§ WHAT IS EXPECTED: Please copy out the records below from their first line through the line containing "-0.007829, 0.516644, 0.435197]]", both ends included, without changing a character.

§ DATASET RECORDS:
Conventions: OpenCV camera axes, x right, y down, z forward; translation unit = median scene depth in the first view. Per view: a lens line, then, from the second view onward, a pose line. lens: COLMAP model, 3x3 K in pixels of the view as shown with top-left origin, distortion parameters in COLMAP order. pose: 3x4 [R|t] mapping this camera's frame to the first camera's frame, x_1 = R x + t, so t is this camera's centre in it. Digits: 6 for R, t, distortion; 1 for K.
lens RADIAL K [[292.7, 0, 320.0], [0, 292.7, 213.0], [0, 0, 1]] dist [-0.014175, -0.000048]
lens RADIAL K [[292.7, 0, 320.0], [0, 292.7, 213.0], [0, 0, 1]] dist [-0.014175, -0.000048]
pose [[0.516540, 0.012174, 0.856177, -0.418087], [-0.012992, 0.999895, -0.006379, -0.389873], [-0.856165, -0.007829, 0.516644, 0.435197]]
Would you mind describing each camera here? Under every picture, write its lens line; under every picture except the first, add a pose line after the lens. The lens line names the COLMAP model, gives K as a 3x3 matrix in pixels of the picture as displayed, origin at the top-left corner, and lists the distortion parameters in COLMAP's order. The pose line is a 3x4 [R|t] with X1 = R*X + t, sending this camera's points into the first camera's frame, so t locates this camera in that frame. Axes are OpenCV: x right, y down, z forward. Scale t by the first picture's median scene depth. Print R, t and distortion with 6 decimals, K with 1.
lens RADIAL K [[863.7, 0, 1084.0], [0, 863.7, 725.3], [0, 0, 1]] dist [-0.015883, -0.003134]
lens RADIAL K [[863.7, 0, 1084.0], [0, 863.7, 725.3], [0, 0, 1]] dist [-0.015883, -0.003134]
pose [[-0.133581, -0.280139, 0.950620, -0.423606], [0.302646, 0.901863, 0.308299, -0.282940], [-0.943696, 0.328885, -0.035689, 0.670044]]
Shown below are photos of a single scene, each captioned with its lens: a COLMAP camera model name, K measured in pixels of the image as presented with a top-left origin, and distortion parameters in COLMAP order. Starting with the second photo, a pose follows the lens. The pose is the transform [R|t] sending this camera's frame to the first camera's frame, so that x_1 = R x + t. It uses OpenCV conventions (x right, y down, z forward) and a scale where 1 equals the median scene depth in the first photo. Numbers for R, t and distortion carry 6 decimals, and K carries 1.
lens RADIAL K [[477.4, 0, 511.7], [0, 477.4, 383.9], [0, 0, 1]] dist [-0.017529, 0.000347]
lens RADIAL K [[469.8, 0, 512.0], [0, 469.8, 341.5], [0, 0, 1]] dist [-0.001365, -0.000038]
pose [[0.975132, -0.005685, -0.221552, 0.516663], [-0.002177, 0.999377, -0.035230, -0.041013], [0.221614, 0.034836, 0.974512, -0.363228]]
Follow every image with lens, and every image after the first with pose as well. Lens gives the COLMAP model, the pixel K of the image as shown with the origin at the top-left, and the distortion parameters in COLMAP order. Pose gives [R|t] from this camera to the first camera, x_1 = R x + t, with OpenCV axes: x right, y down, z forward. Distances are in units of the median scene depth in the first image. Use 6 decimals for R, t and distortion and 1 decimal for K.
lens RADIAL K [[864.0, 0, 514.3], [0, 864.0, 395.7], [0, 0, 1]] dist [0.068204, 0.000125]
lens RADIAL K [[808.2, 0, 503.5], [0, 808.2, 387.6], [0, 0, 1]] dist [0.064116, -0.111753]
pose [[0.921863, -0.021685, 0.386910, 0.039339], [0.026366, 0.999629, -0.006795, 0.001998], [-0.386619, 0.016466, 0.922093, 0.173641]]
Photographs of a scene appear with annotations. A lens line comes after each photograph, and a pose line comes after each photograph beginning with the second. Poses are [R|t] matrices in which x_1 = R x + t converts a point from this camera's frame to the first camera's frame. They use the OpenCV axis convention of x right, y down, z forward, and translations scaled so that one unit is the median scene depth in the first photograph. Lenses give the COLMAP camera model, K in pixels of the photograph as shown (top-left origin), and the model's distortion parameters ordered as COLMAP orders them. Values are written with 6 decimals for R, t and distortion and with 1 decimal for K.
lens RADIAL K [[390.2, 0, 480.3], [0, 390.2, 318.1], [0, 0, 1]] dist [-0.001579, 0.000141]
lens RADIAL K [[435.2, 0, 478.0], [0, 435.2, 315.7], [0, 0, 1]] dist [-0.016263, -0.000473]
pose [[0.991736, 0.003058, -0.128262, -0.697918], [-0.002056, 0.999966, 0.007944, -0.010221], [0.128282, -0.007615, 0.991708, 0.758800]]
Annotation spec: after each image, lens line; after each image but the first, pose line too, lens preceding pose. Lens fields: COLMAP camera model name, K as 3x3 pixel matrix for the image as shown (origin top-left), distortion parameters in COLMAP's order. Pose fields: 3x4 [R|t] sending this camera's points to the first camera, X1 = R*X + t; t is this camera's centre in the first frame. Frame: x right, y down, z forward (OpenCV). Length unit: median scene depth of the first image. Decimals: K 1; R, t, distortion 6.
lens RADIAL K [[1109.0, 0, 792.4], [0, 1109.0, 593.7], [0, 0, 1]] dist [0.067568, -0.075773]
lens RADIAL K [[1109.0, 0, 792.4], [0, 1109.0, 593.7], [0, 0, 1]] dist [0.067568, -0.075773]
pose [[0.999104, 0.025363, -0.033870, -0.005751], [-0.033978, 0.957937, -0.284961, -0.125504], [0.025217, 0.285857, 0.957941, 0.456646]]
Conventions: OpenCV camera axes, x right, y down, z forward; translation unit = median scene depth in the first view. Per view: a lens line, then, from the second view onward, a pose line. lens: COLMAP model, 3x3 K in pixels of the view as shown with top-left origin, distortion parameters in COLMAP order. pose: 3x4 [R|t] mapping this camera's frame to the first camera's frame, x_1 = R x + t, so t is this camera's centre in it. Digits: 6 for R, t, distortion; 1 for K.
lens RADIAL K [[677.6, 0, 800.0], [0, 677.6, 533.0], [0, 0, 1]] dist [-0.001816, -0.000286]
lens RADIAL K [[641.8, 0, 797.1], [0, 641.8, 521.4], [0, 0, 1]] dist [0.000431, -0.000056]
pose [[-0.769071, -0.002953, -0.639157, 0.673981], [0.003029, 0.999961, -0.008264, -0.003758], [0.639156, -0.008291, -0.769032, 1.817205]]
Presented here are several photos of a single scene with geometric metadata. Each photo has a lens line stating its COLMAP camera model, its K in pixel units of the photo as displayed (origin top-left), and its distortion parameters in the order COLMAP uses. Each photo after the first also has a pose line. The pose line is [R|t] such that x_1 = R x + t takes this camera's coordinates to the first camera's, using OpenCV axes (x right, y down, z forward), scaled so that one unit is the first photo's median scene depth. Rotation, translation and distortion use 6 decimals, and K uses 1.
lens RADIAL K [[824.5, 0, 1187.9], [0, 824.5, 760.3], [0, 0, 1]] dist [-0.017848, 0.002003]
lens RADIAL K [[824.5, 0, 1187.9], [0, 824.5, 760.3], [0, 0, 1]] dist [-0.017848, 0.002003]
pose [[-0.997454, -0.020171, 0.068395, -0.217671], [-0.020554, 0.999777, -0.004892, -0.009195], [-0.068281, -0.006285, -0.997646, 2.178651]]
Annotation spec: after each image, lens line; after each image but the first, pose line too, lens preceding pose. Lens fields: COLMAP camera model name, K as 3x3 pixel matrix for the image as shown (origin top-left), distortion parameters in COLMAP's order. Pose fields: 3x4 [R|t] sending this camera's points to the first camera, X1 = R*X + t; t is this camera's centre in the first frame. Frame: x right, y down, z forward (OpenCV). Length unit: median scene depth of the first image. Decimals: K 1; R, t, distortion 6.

§ TASK RESULT:
Conventions: OpenCV camera axes, x right, y down, z forward; translation unit = median scene depth in the first view. Per view: a lens line, then, from the second view onward, a pose line. lens: COLMAP model, 3x3 K in pixels of the view as shown with top-left origin, distortion parameters in COLMAP order. pose: 3x4 [R|t] mapping this camera's frame to the first camera's frame, x_1 = R x + t, so t is this camera's centre in it. Digits: 6 for R, t, distortion; 1 for K.
lens RADIAL K [[292.7, 0, 320.0], [0, 292.7, 213.0], [0, 0, 1]] dist [-0.014175, -0.000048]
lens RADIAL K [[292.7, 0, 320.0], [0, 292.7, 213.0], [0, 0, 1]] dist [-0.014175, -0.000048]
pose [[0.516540, 0.012174, 0.856177, -0.418087], [-0.012992, 0.999895, -0.006379, -0.389873], [-0.856165, -0.007829, 0.516644, 0.435197]]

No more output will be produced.